The diplomat also warned against “democratic backsliding” across the world, saying that leaders need to “show how democracies can deliver what citizens want, quickly and effectively.”
“We need countries from every part of the world to share best practices, to make public pledges, and to hold each other accountable.
“When we fail to do that, people lose their trust in the democratic model, and that fuels the arguments that authoritarian governments make – that their system is better.
Speaking on the brewing crisis around the continent, Mr Blinken said: “We know that instability and insecurity are at the top of nearly every Nigerian’s mind. The same can be said for people in Ethiopia, Somalia, Mozambique, Cameroon, Mali, Niger, and other countries across the continent.”
He said the threats posed by violent extremists and criminals have the potential to “destabilize nations and regions, to undermine development, and to ignite humanitarian disasters.”

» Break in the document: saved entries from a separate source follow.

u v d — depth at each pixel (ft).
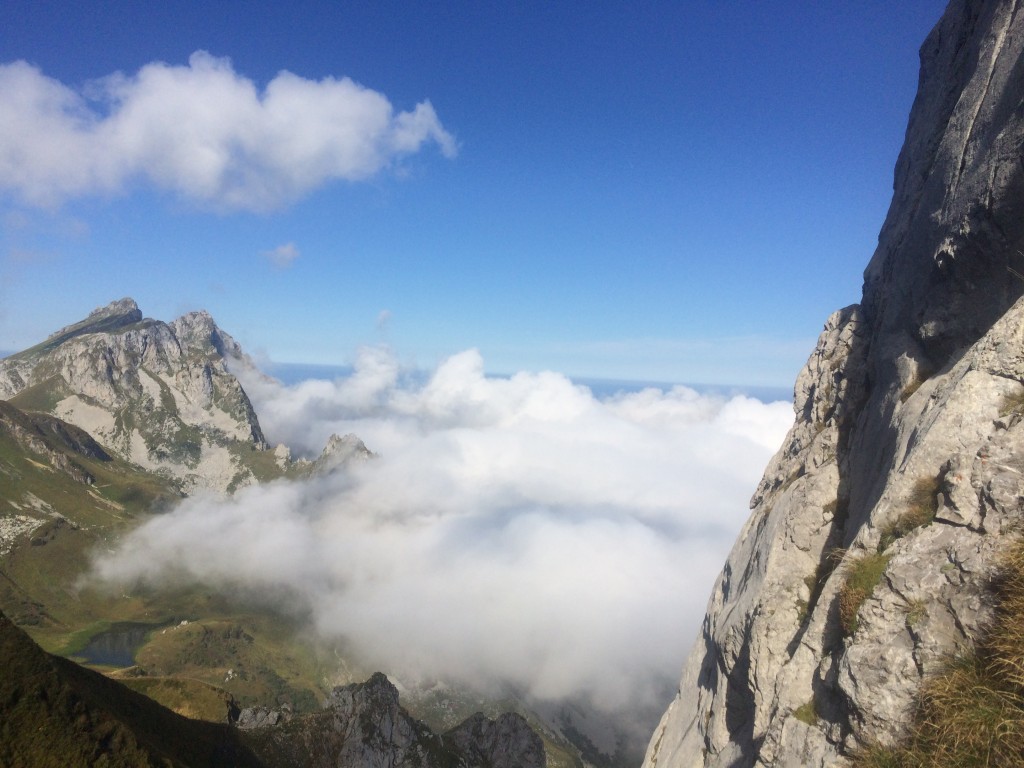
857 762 42.93
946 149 67.97
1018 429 44.29
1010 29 60.34
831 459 83.82
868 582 49.47
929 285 68.33
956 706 36.45
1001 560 39.47
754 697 73.61
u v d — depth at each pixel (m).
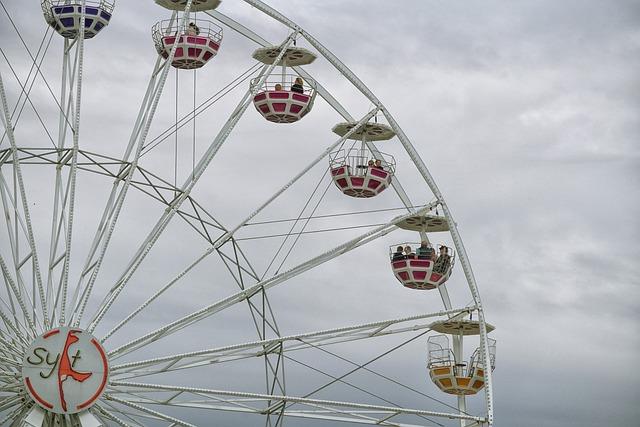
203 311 46.41
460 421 54.75
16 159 46.56
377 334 50.44
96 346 44.25
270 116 53.62
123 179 50.62
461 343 54.75
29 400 44.62
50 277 48.00
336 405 46.59
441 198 51.59
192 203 51.38
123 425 45.19
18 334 44.72
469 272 51.09
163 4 52.03
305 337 47.12
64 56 51.72
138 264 45.75
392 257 54.34
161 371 47.69
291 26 50.97
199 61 52.59
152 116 47.25
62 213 48.84
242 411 49.06
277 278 48.12
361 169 53.97
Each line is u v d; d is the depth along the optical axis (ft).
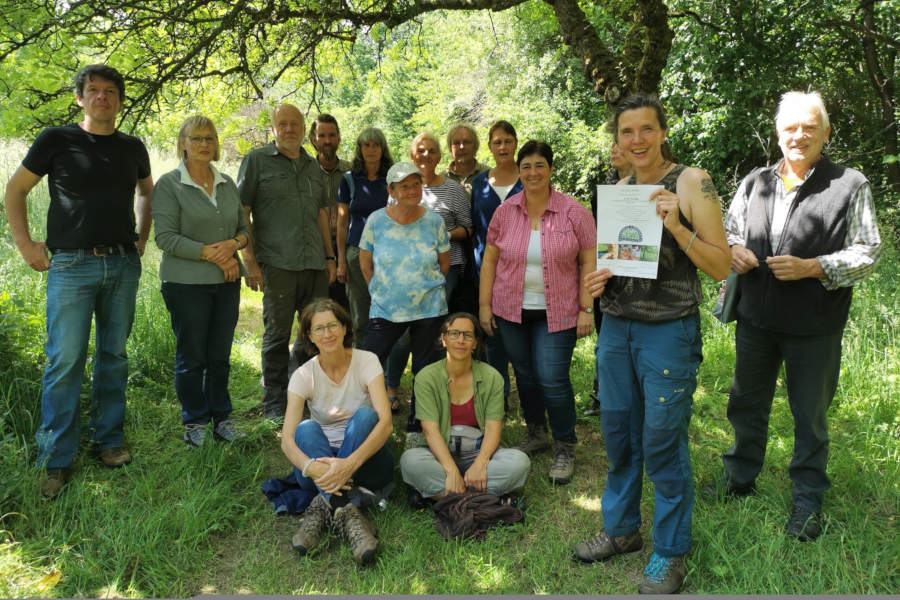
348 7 14.93
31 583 8.29
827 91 33.32
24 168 10.38
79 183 10.54
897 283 18.83
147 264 22.52
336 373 10.64
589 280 8.35
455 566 9.02
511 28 49.78
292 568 9.07
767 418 9.98
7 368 12.84
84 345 10.77
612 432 8.70
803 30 32.45
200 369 12.20
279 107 13.35
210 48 14.65
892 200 27.43
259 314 21.62
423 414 10.80
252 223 13.66
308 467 9.61
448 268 12.73
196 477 10.99
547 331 11.10
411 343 12.51
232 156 44.19
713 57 32.58
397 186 11.64
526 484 11.35
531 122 44.88
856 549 8.84
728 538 9.19
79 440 11.05
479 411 10.98
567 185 44.27
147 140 20.43
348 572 9.00
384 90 67.31
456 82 58.80
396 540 9.70
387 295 12.11
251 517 10.25
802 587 8.22
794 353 9.21
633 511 9.01
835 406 13.30
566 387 11.30
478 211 13.58
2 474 10.03
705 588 8.38
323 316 10.16
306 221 13.75
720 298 10.22
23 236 10.57
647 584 8.33
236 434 12.57
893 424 12.25
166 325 17.06
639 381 8.48
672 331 7.96
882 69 32.81
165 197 11.59
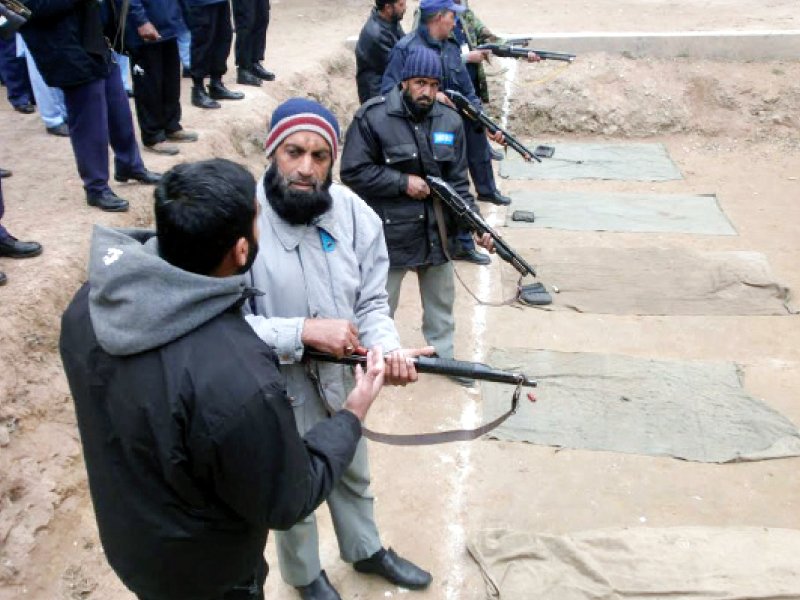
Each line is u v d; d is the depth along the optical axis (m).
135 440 1.49
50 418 3.44
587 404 4.29
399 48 5.36
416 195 3.69
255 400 1.45
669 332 5.04
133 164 4.90
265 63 8.42
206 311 1.47
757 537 3.28
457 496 3.64
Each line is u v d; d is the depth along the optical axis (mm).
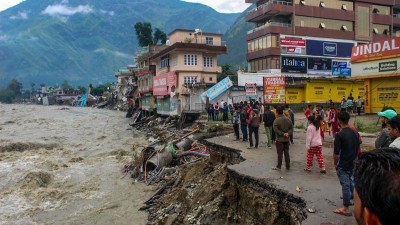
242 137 20906
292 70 50844
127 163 22734
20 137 35844
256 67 53969
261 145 17422
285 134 11328
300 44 51219
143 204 15258
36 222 13602
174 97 43031
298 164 12383
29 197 16516
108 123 53562
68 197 16531
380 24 58469
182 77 44312
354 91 40188
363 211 1603
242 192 10547
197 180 15625
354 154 7184
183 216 12273
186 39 49719
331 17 53781
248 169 11492
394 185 1473
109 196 16578
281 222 8688
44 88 184875
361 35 56188
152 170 20406
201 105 39688
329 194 8617
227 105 33812
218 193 12164
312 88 38500
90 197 16484
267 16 53812
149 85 56250
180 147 22875
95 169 21766
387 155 1581
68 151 27953
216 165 16016
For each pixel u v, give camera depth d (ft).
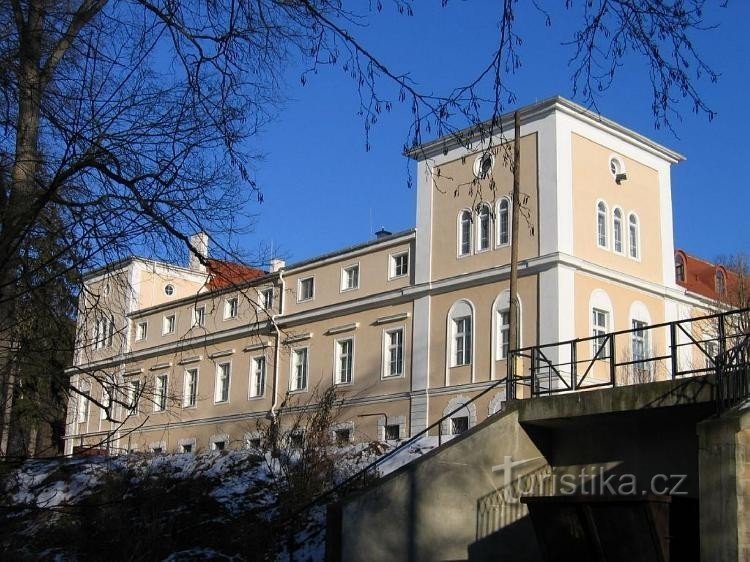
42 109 33.24
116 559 61.62
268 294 158.10
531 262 115.44
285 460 76.23
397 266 136.46
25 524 66.85
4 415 39.45
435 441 86.43
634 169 128.67
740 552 38.11
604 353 116.06
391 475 57.11
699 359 130.11
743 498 38.55
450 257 126.72
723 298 137.59
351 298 141.18
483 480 57.67
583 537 46.32
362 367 136.56
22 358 36.01
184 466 87.71
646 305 124.98
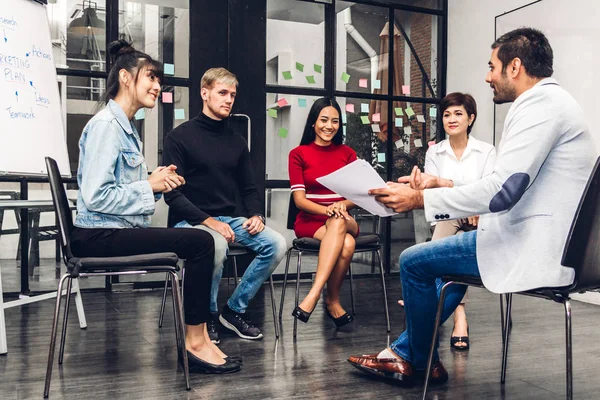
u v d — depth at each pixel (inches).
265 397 70.2
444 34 191.0
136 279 152.5
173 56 157.4
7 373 79.0
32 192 141.2
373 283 166.7
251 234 100.4
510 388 75.0
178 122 158.1
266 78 167.6
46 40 111.7
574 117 58.9
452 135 110.8
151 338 99.2
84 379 76.6
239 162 107.9
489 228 62.3
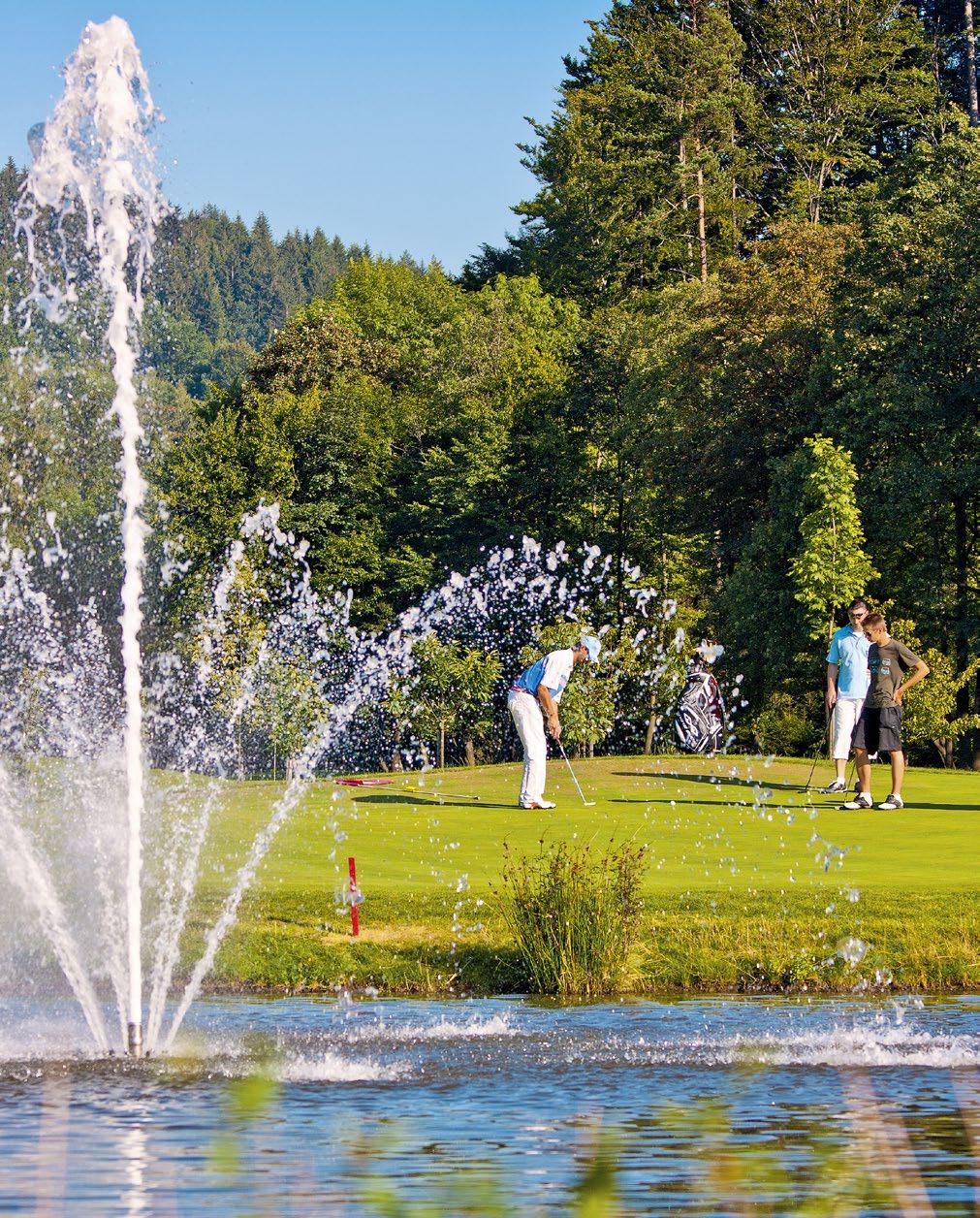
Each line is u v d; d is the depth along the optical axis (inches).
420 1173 452.1
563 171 5423.2
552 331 4990.2
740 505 3499.0
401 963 858.1
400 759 3334.2
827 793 1466.5
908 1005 781.3
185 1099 569.6
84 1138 504.1
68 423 2839.6
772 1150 477.7
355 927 898.7
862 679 1398.9
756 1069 619.5
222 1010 781.9
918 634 3097.9
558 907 852.0
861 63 5172.2
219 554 3565.5
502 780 1669.5
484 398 4586.6
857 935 872.9
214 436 4097.0
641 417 3774.6
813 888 964.0
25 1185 441.7
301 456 4345.5
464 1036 700.7
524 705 1386.6
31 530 2768.2
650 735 2962.6
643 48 4985.2
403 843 1194.6
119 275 773.3
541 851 1023.0
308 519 4237.2
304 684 3181.6
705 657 2615.7
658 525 3730.3
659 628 3161.9
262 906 957.8
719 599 3166.8
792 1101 556.1
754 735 3198.8
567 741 2800.2
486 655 3353.8
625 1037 695.7
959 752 3193.9
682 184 4832.7
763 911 911.7
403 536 4478.3
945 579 3088.1
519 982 847.7
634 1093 572.7
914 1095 565.9
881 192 3297.2
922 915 892.6
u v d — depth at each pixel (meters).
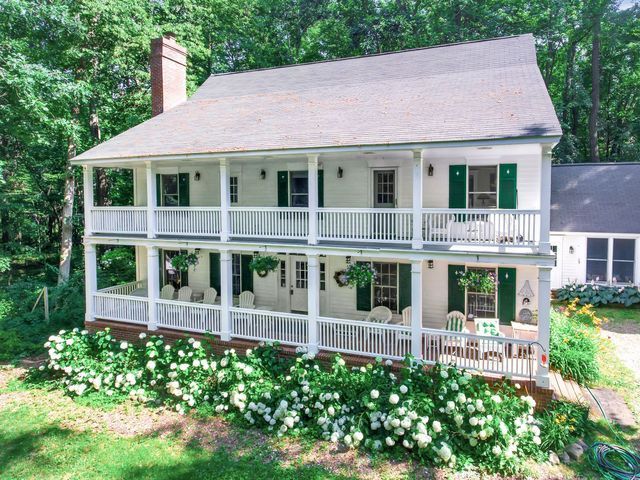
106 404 9.89
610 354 12.46
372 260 12.84
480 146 8.79
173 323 12.62
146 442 8.38
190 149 11.72
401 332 10.84
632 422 8.88
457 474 7.33
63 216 20.89
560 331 11.62
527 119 9.20
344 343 10.78
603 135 33.91
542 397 9.00
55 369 11.13
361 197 12.76
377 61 15.92
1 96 15.33
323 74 16.17
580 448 7.90
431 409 7.99
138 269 16.58
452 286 12.11
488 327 10.61
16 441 8.48
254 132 12.12
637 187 18.73
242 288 14.84
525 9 26.66
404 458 7.75
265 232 11.53
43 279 23.38
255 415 9.06
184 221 12.42
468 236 9.56
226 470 7.49
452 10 26.92
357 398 8.86
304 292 14.09
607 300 17.19
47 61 18.19
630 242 17.61
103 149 13.42
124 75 21.77
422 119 10.52
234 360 10.37
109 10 18.23
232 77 18.38
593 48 27.78
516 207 11.35
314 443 8.26
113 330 13.30
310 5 31.45
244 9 28.38
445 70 13.80
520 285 11.62
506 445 7.51
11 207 22.23
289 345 11.40
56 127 17.69
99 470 7.55
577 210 18.67
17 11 15.59
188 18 24.64
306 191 13.55
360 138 10.05
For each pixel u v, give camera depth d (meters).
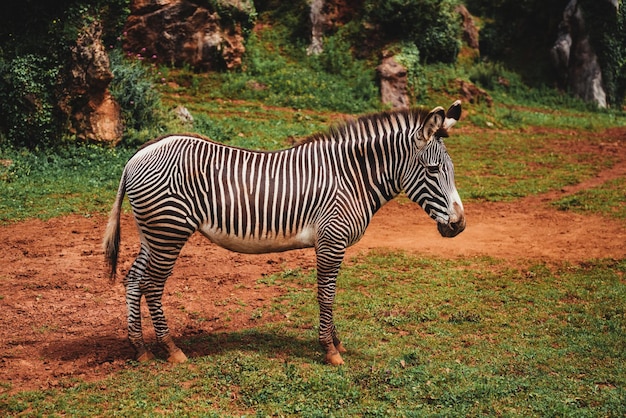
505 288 8.88
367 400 5.48
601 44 28.70
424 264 9.91
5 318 7.41
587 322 7.61
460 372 6.04
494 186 15.47
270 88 22.83
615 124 25.61
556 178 16.25
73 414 5.16
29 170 13.55
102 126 15.19
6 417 5.12
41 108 14.59
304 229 6.23
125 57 21.59
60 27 14.83
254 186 6.12
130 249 10.28
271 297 8.37
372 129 6.37
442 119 6.08
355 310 7.88
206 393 5.57
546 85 29.08
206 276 9.16
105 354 6.45
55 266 9.31
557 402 5.43
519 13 30.31
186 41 22.56
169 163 6.03
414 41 25.58
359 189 6.30
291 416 5.20
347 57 24.61
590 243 11.15
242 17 23.75
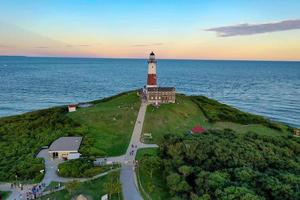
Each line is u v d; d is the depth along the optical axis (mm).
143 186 73438
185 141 85688
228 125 135125
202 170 70938
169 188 70125
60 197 68625
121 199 67125
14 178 78688
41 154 94812
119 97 166000
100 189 71938
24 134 109812
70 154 90062
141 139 106875
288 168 73000
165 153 87812
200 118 140375
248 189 59875
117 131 112812
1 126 121000
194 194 61844
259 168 73188
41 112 138875
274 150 82625
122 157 91438
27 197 68938
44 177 78938
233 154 75938
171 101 148250
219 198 58031
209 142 84312
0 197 69312
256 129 129250
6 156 92812
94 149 94750
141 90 172000
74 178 78188
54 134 106750
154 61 159500
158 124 122000
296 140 110875
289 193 59188
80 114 128375
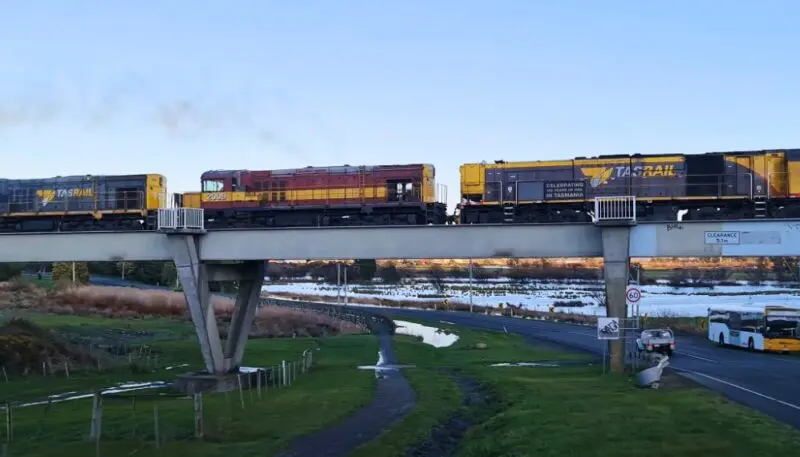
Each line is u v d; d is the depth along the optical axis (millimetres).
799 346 46750
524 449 18344
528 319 90750
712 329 56062
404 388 34094
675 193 41625
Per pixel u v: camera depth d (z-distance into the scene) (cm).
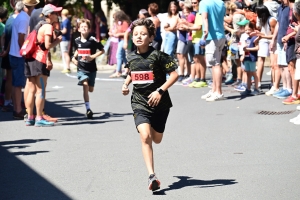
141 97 1357
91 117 2359
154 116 1355
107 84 3550
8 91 2611
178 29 3152
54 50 5150
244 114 2308
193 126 2109
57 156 1705
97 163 1609
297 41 2217
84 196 1315
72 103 2812
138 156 1681
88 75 2366
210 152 1705
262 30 2808
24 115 2398
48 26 2155
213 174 1468
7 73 2595
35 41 2161
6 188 1388
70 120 2336
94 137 1973
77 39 2380
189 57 3328
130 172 1509
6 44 2512
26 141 1936
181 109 2486
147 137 1323
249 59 2739
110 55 4069
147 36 1339
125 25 3912
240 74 3142
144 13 3575
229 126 2084
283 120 2150
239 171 1489
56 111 2580
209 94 2739
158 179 1438
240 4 3278
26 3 2375
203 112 2394
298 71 2223
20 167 1588
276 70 2698
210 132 1992
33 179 1465
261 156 1638
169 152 1720
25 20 2350
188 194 1310
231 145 1786
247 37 2755
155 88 1355
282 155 1642
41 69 2164
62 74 4278
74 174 1502
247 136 1908
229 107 2483
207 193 1313
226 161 1594
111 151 1753
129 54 1366
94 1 5534
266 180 1402
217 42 2664
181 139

Part of the answer is effective and professional security forces and local law enforcement that can protect citizens while respecting human rights, Mr Blinken added.
“But tackling the root causes of conflict is just as important – maybe even more important. Not everything can be solved with more or better-equipped armed forces. And attempts to address violent extremism have at times had the perverse effect of violating people’s rights, contributing to grievances, and furthering cycles of violence.
“We urge governments to contribute to and commit to criminal justice and security sector approaches that respect rights, as well as greater accountability for abuses, which is critical for earning the public’s trust.”